Towards Exascale Astrophysics of Mergers and Supernovae (TEAMS)
Andrew W. Steiner, University of Tennessee, Knoxville (Principal Investigator)
Anthony Mezzacappa, University of Tennessee, Knoxville (co-Investigator)
Sanjay Reddy, University of Washington (co-Investigator)
Rebecca Surman, University of Notre Dame (co-Investigator)
This award will support the University of Tennessee at Knoxville's component of the
SciDAC4 project "Towards Exascale Astrophysics of Mergers and Supernovae" (TEAMS).
The TEAMS Project is a multi-laboratory and multi-university effort in computational
nuclear astrophysics, which plans to dramatically improve our understanding of the
rapid neutron capture process (r-process) that led to the synthesis of most of the
elements heavier than iron. The r-process requires a neutron-rich environment that acts
on very short time scales, suggesting an association with cataclysmic events such as
core-collapse supernovae or neutron-star mergers. A central goal of the project is
the calculation of the various observable signals of such events, including the
fluxes of photons, neutrinos and gravitational waves, and nucleosynthesis signatures.

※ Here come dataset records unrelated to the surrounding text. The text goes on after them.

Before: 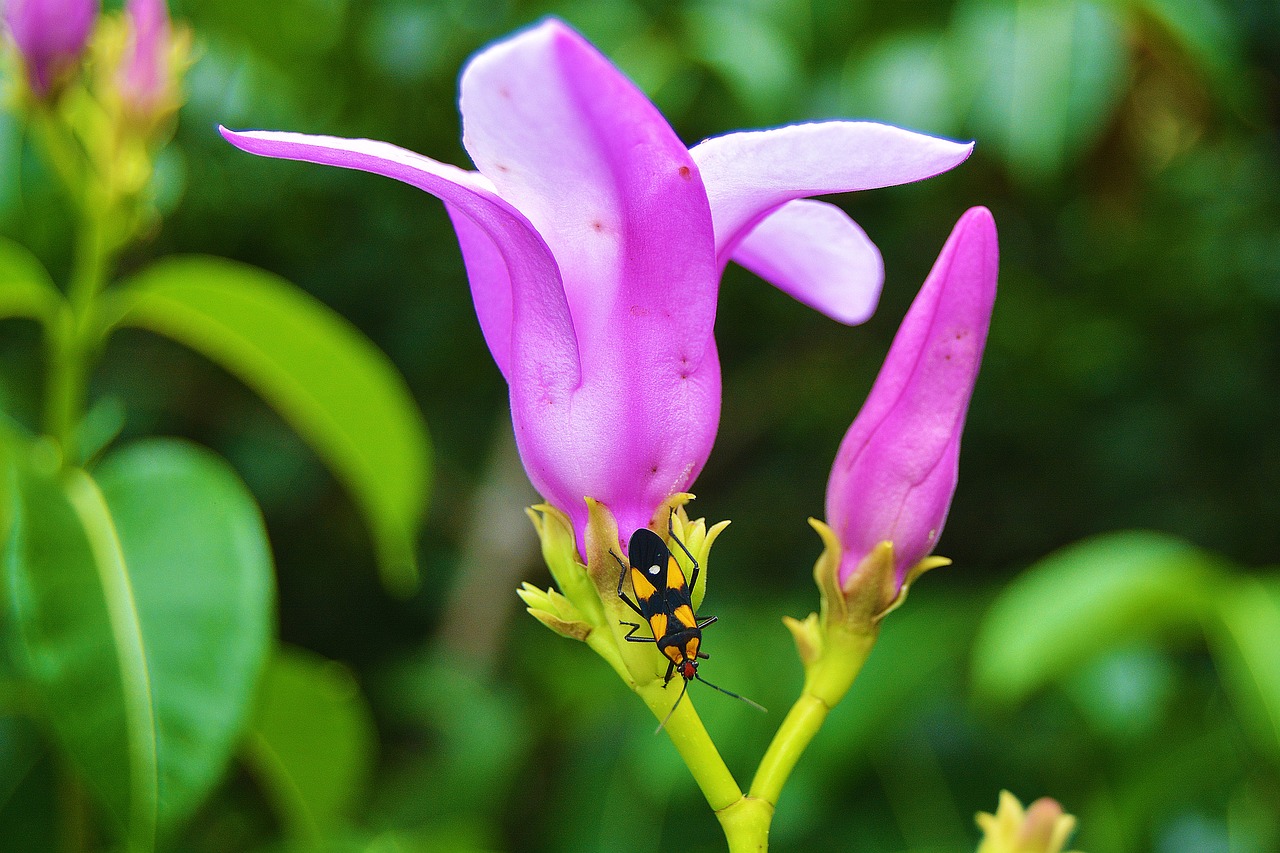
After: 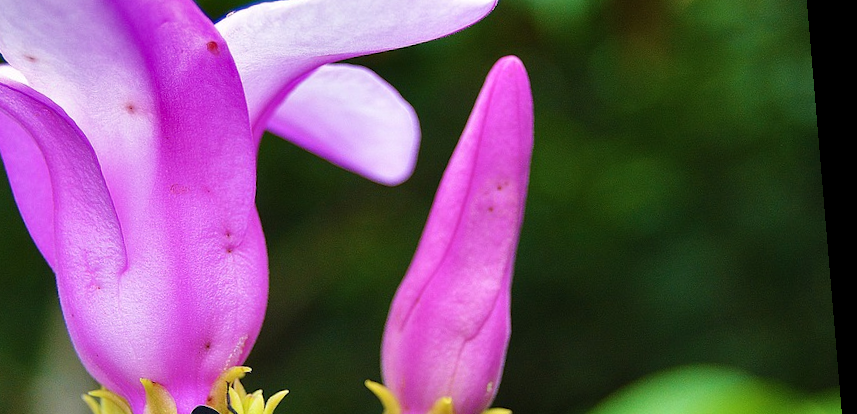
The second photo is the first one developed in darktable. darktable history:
crop: left 36.005%, top 18.293%, right 0.31%, bottom 38.444%
rotate and perspective: rotation -4.86°, automatic cropping off
shadows and highlights: shadows 20.91, highlights -82.73, soften with gaussian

Simulations of different astrophysics r-process scenarios have similar computational
toolkit requirements, these being magnetohydrodynamics, thermonuclear kinetics, the
equation of state of nuclear matter, and radiation transport of neutrinos. TEAMS plans to
restructure existing astrophysical application codes to take full advantage of current and
anticipated future supercomputers, and develop new open-source frameworks for nuclear
astrophysics simulations that have greater physical fidelity; this will be feasible
on the next generation of high performance supercomputers. At UTK, TEAMS members will
develop equations of state and neutrino interactions that are essential aspects
of supernova and merger simulations, and improve the treatment of general relativity
in the simulation codes. This award will also support subcontracts to the University
of Washington and the University of Notre Dame, to improve the modeling of neutrino
interactions in hot and dense matter, and develop the more extensive nuclear reaction
networks needed for accurate predictions of r-process nucleosynthesis abundances.